» **Records for this task**:
········
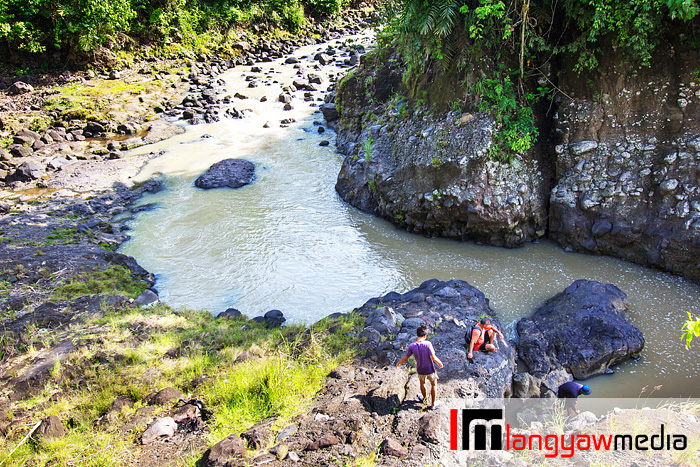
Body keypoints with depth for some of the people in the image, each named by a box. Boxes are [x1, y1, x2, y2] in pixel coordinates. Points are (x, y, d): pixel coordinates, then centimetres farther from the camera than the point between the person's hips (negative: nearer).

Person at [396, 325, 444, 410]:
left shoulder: (412, 346, -15)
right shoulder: (427, 344, -23)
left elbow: (405, 358, -6)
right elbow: (434, 358, -24)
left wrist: (398, 363, 13)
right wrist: (439, 363, -3)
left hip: (420, 370, 2)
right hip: (430, 369, -2)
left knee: (422, 383, 30)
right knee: (433, 384, 22)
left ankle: (425, 399, 52)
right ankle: (433, 404, 32)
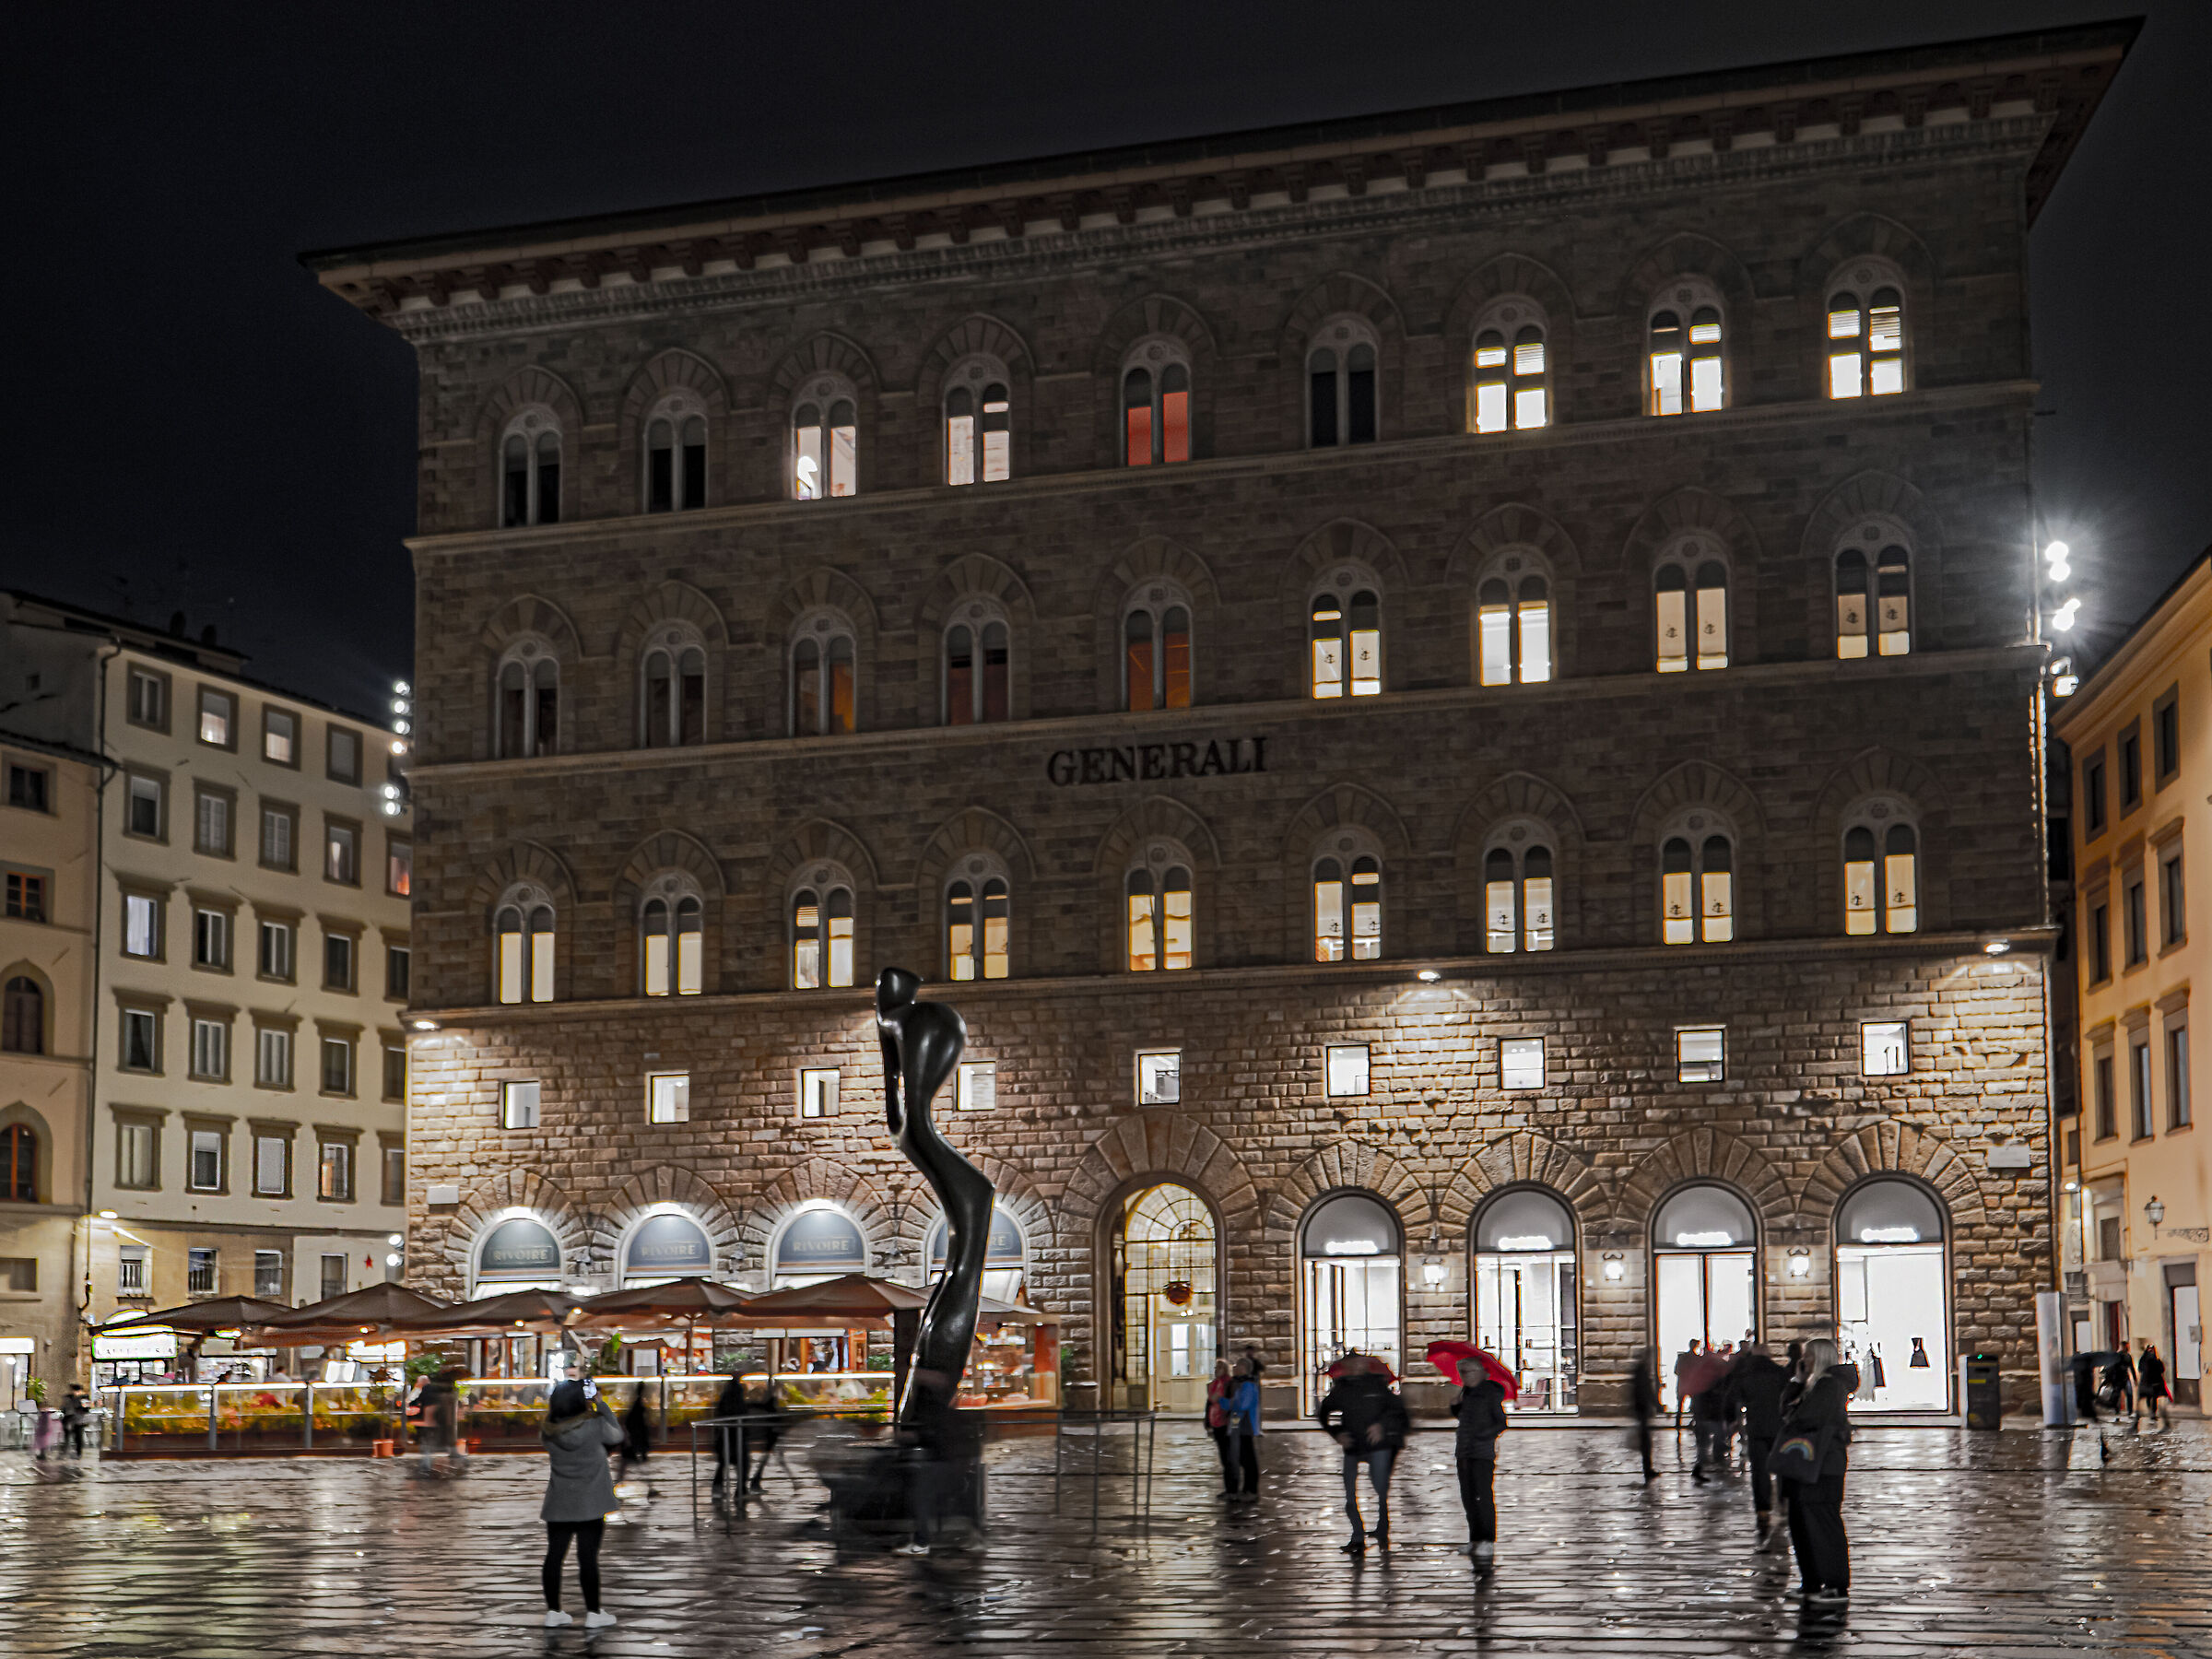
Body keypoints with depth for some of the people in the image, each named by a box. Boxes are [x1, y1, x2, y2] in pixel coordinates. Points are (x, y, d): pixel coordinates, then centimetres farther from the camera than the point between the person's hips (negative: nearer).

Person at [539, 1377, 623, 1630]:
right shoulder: (595, 1426, -14)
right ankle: (593, 1613, 6)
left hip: (558, 1505, 4)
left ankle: (553, 1611, 15)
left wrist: (557, 1400, 9)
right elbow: (617, 1436, 4)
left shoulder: (549, 1432, -5)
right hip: (589, 1505, -4)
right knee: (587, 1557, 0)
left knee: (554, 1555, 9)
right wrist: (600, 1404, 5)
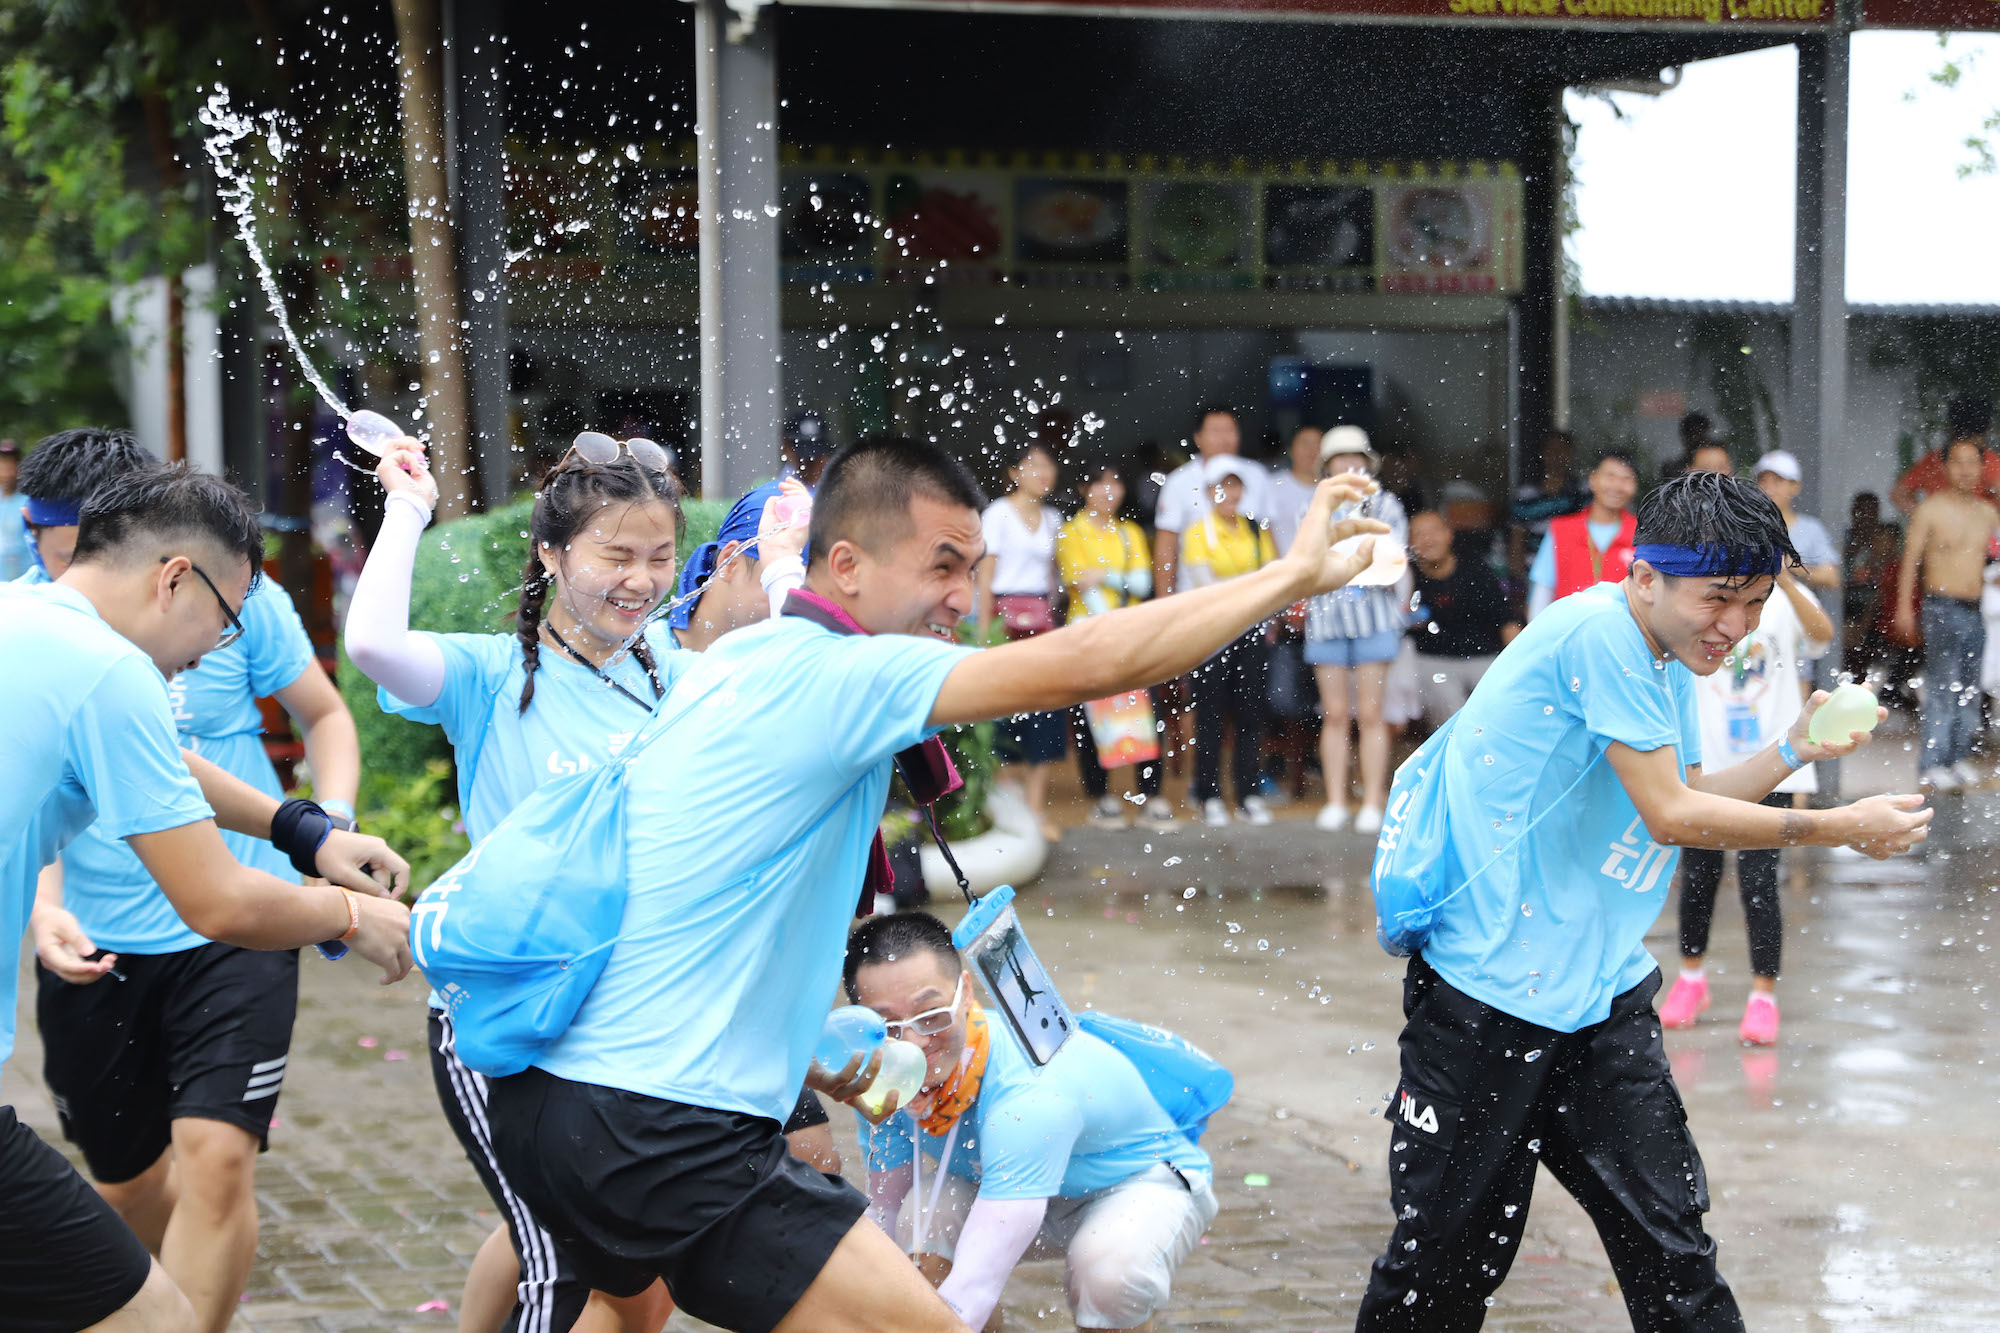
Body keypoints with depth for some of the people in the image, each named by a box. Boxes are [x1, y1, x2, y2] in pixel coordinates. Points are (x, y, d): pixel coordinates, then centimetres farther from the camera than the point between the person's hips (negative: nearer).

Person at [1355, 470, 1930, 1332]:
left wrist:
········
» **Aim of the task**: Begin at the line that contains "right wrist: (600, 1404, 5)" and stop after the last line of the records. Give those lines again, requests included, with each keypoint coordinate and depth value in the answers multiplied by 1.3 and rounded to a whole number (halves round up), and leave the pictures out.

» **Response**:
right wrist: (780, 1825, 7)
Body keypoints with depth for some of the people in the image, each named by a box. Boxes are [x1, y1, x2, y2] in pixel coordinates. Points are (x, y, d): pixel coordinates, then centimetres farther from the camera than the point between the person's hips (negative: nearer).

Person at [1355, 470, 1930, 1332]:
left wrist:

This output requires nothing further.